Hyongju Park (he/him)
With over seven years of progressive experience at Ford Motor Company, culminating in my current roles as a Data Science Manager and Tech Lead, I specialize in steering the entire data science lifecycle for high-impact automotive projects. I lead teams from initial data exploration and model conceptualization through to the architecture and deployment of robust, enterprise-scale machine learning pipelines. My work has been central to driving measurable improvements in Ford's Electric Vehicle (EV) customer experience and enhancing company-wide operational efficiency.

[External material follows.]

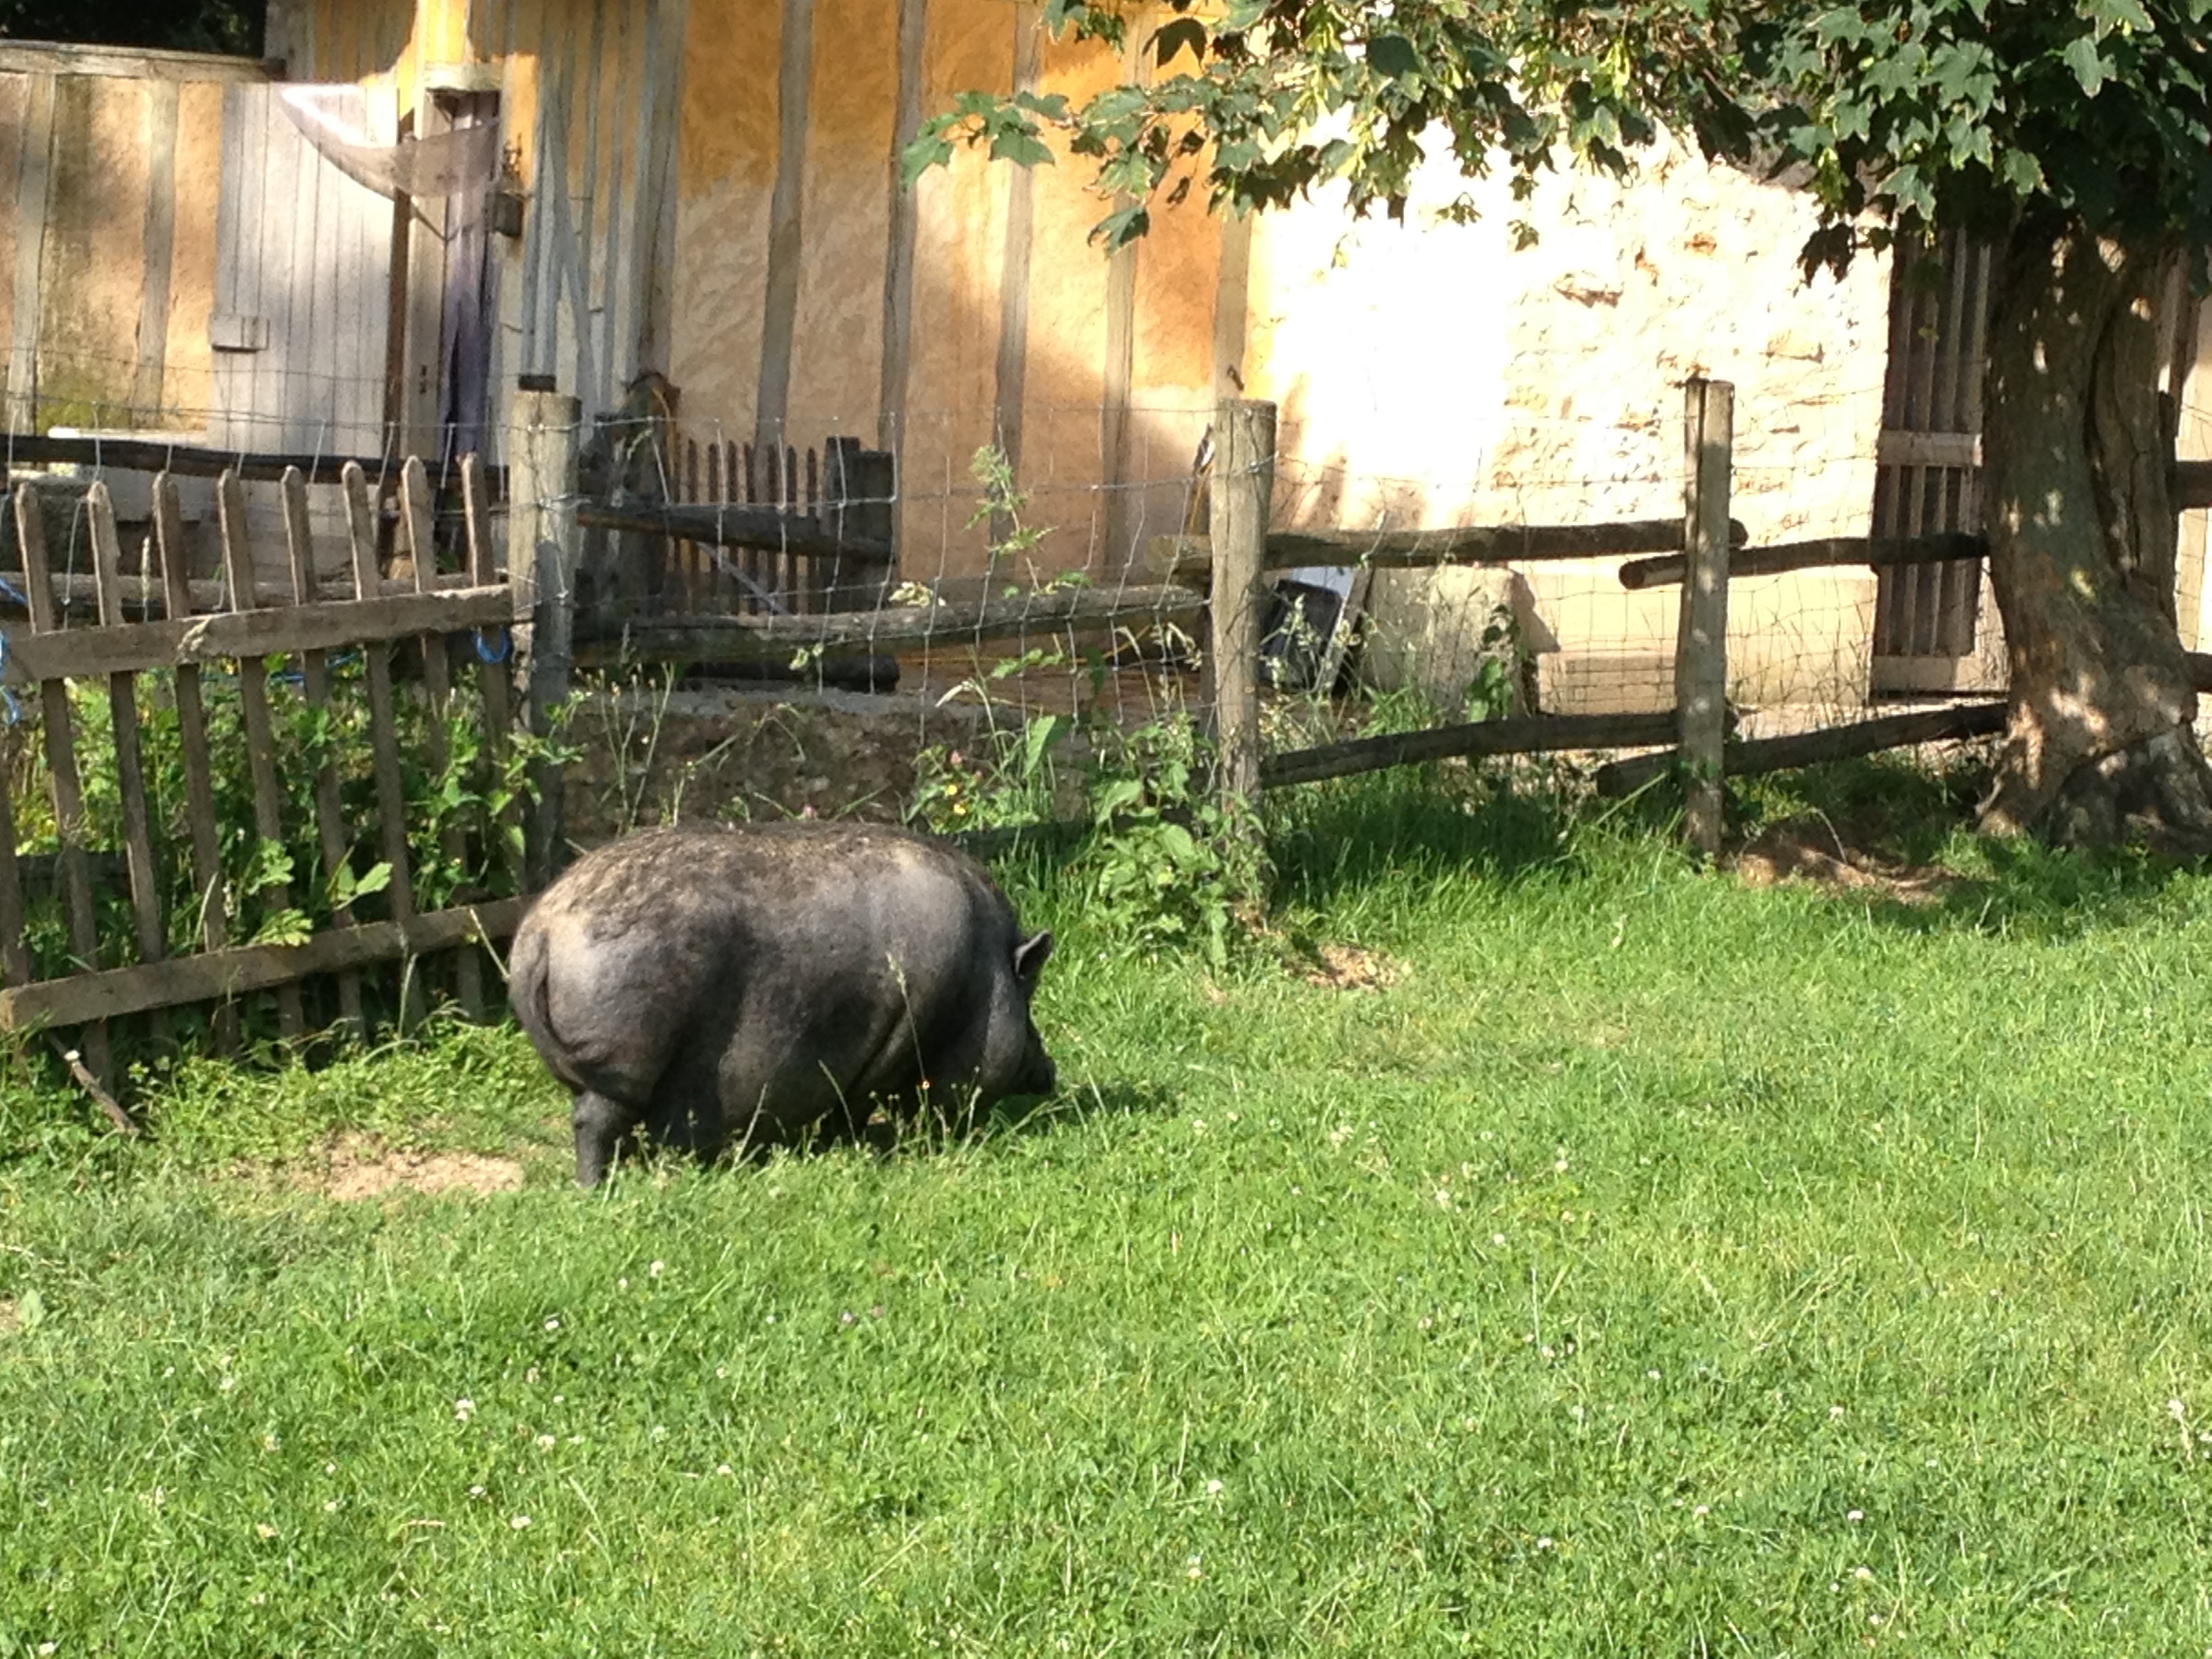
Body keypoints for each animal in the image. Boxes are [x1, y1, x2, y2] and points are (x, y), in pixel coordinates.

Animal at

My project portfolio includes delivering advanced AI solutions for critical business needs, such as optimizing vehicle cycle plans, architecting cost-effective fleet management strategies for Autonomous Vehicles (AVs), and pioneering fully autonomous customer support systems from concept to pilot testing. To achieve this, I leverage a modern AI toolkit, applying Generative AI to build sophisticated customer chatbots and using Explainable AI (XAI) and Natural Language Processing (NLP) to unlock actionable insights from complex datasets. As a hands-on leader, I am also a proficient software engineer (Python, Java, SQL) with a firm grasp of MLOps, enabling me to bridge the gap between research and production to rapidly deliver high-quality AI products.

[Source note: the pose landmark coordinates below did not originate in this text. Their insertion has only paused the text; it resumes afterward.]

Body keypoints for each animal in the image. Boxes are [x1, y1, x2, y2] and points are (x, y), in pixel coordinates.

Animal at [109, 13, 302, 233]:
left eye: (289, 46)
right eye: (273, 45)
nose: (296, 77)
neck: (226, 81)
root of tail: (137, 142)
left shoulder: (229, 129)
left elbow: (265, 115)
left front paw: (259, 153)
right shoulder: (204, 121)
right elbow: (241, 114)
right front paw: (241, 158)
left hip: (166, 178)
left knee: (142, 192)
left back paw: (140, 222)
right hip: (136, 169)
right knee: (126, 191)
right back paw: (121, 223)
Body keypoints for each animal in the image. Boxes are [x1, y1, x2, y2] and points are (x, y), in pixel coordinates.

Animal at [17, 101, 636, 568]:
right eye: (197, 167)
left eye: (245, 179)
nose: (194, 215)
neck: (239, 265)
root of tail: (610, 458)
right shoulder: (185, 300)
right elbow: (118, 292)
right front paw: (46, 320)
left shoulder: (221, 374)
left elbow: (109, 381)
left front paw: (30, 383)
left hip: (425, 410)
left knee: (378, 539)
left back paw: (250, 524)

This practical industry experience is built upon a rigorous academic foundation, including a Ph.D. in Mechanical Engineering from the University of Illinois at Urbana-Champaign and a Postdoctoral Research Fellowship at the University of Michigan. My core research in Optimization, Robotics, and Multi-agent Systems directly informs my approach to solving complex AI problems today. My contributions to the field are further demonstrated by over 10 first-author publications in premier robotics and AI conferences and journals, including T-RO, ICRA, and IROS.